(Selected excerpt):
● ● ● ● ● ● ●

The 2015 tournament used goal-line technology for the first time with the Hawk-Eye system. It was also the first World Cup for either men or women to be played on artificial turf, with all matches played on such surfaces, even though there were some initial concerns over a possible increased risk of injuries.

==Host selection==
The bidding for each FIFA Women's World Cup typically includes hosting rights for the previous year's FIFA U-20 Women's World Cup (similar to the men's version, in which the host nation stages the Confederations Cup the year before). Bids for the tournament were required to be submitted by December 2010. Only two bids were submitted:

| Country |
|---|
| CAN Canada |
| ZIM Zimbabwe (withdrawn) |

Zimbabwe withdrew its bid on 1 March 2011. The country was seen as a long shot as its women's team was ranked 103rd in the world at the time of the bid and has never qualified for a Women's World Cup. There was also ongoing political and economic instability in the country.

● ● ● ● ● ● ●

(Record extracts):

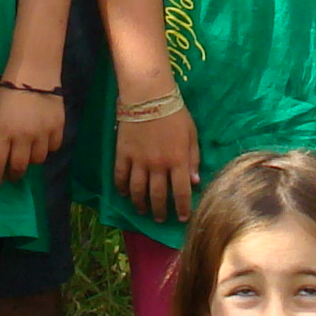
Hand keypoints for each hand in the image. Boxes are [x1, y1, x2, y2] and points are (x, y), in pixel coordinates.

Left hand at [0, 82, 62, 186]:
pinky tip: (43, 141)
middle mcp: (22, 137)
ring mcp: (42, 134)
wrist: (34, 73)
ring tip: (28, 153)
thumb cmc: (8, 91)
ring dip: (31, 160)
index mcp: (2, 133)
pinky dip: (47, 148)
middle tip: (13, 175)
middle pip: (19, 167)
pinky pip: (53, 147)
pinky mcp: (58, 128)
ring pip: (38, 160)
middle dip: (15, 174)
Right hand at [114, 97, 200, 222]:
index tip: (183, 218)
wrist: (148, 96)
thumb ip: (193, 159)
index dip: (183, 208)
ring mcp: (138, 161)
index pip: (181, 192)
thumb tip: (195, 183)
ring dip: (140, 204)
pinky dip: (122, 188)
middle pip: (158, 196)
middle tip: (161, 219)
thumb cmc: (175, 114)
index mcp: (178, 160)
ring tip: (142, 212)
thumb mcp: (192, 135)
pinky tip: (125, 195)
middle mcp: (158, 165)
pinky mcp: (123, 154)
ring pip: (138, 191)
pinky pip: (121, 177)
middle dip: (160, 211)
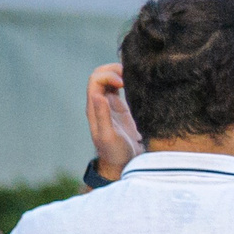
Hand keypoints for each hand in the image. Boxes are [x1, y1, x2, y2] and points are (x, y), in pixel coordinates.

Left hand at [86, 64, 141, 179]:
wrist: (121, 164)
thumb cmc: (115, 153)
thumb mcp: (108, 136)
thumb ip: (102, 116)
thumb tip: (98, 95)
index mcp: (95, 108)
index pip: (95, 80)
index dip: (109, 75)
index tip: (124, 82)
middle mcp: (100, 103)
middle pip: (100, 75)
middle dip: (114, 69)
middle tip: (131, 76)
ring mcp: (110, 104)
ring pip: (109, 78)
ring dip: (120, 73)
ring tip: (136, 78)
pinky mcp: (121, 108)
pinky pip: (119, 87)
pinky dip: (126, 80)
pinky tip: (138, 83)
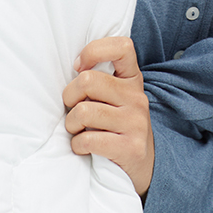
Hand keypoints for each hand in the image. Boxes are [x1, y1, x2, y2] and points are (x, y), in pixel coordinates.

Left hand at [63, 37, 153, 195]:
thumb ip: (100, 81)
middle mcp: (136, 97)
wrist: (143, 165)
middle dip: (69, 97)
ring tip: (78, 130)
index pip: (121, 47)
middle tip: (73, 110)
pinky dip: (77, 145)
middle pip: (88, 81)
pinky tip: (84, 147)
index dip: (94, 51)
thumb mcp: (116, 97)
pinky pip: (87, 140)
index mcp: (132, 79)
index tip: (79, 68)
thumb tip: (73, 70)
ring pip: (84, 112)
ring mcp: (135, 122)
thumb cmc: (116, 126)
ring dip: (72, 124)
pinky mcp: (130, 147)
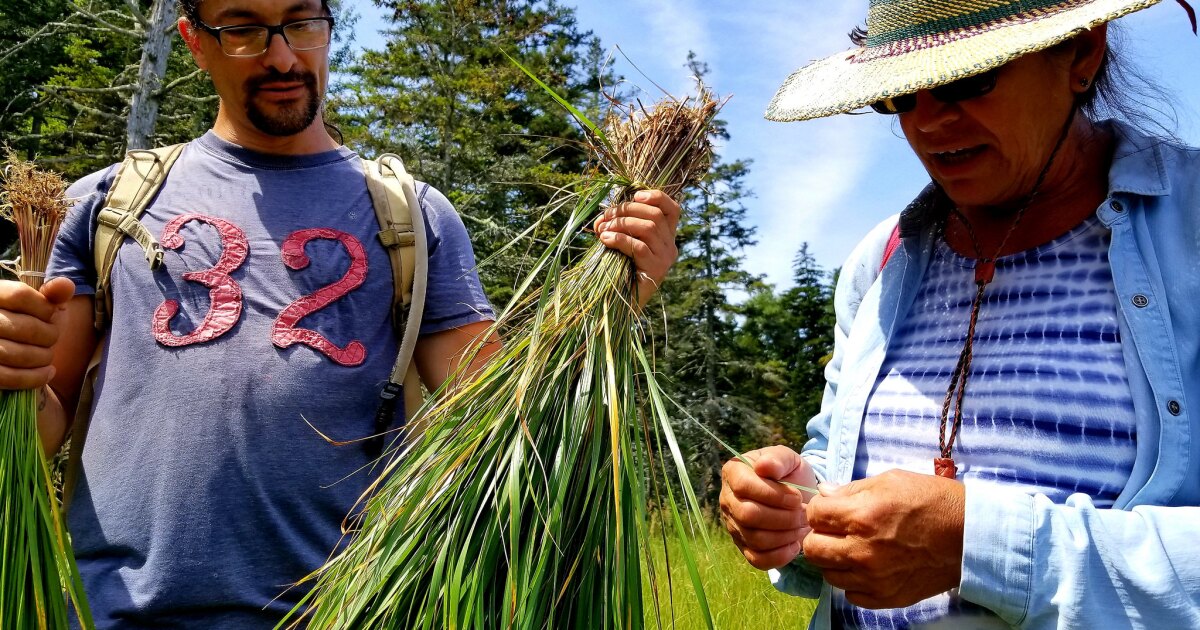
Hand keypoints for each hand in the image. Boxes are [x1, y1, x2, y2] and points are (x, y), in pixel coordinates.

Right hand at [0, 277, 74, 389]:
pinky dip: (34, 378)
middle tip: (53, 338)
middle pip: (23, 327)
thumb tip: (66, 286)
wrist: (6, 345)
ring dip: (42, 357)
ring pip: (15, 354)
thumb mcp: (34, 304)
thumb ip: (50, 295)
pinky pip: (7, 377)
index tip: (52, 315)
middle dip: (48, 335)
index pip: (20, 295)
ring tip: (49, 356)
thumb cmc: (22, 322)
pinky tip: (48, 373)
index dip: (44, 307)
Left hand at [593, 189, 679, 306]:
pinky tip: (605, 240)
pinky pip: (639, 246)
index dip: (656, 196)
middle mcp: (670, 246)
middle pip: (655, 215)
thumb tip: (604, 216)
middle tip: (605, 217)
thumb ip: (619, 226)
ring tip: (602, 230)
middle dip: (626, 210)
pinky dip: (619, 239)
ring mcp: (665, 259)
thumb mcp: (622, 242)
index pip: (672, 209)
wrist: (621, 304)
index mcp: (666, 237)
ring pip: (648, 228)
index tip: (635, 195)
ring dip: (621, 224)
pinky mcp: (656, 270)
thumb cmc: (620, 270)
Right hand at [719, 445, 816, 569]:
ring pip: (755, 539)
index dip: (773, 494)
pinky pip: (757, 560)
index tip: (796, 496)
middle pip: (748, 515)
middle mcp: (728, 500)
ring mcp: (734, 526)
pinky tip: (795, 545)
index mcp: (733, 473)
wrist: (798, 495)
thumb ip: (778, 459)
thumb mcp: (789, 459)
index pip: (743, 486)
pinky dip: (780, 556)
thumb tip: (763, 466)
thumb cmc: (791, 474)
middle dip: (782, 517)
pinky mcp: (744, 547)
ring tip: (802, 525)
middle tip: (803, 513)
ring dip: (785, 535)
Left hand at [803, 469, 964, 608]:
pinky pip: (851, 594)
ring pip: (829, 574)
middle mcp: (862, 551)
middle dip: (819, 535)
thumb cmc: (932, 501)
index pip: (814, 515)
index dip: (820, 509)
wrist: (969, 535)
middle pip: (813, 549)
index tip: (830, 509)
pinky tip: (867, 567)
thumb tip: (824, 494)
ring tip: (852, 548)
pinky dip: (853, 581)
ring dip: (834, 560)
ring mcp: (874, 578)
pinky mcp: (886, 597)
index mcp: (861, 516)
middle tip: (836, 530)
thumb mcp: (890, 481)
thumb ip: (851, 489)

● ● ● ● ● ● ●

(Work task):
Using the Women's World Cup excerpt, please explain in one to three sentences why Zimbabwe was seen as a long shot to host the tournament.

(Written reply):
Zimbabwe was seen as a long shot because its women's team was ranked 103rd in the world at the time of the bid. The team had also never qualified for a Women's World Cup.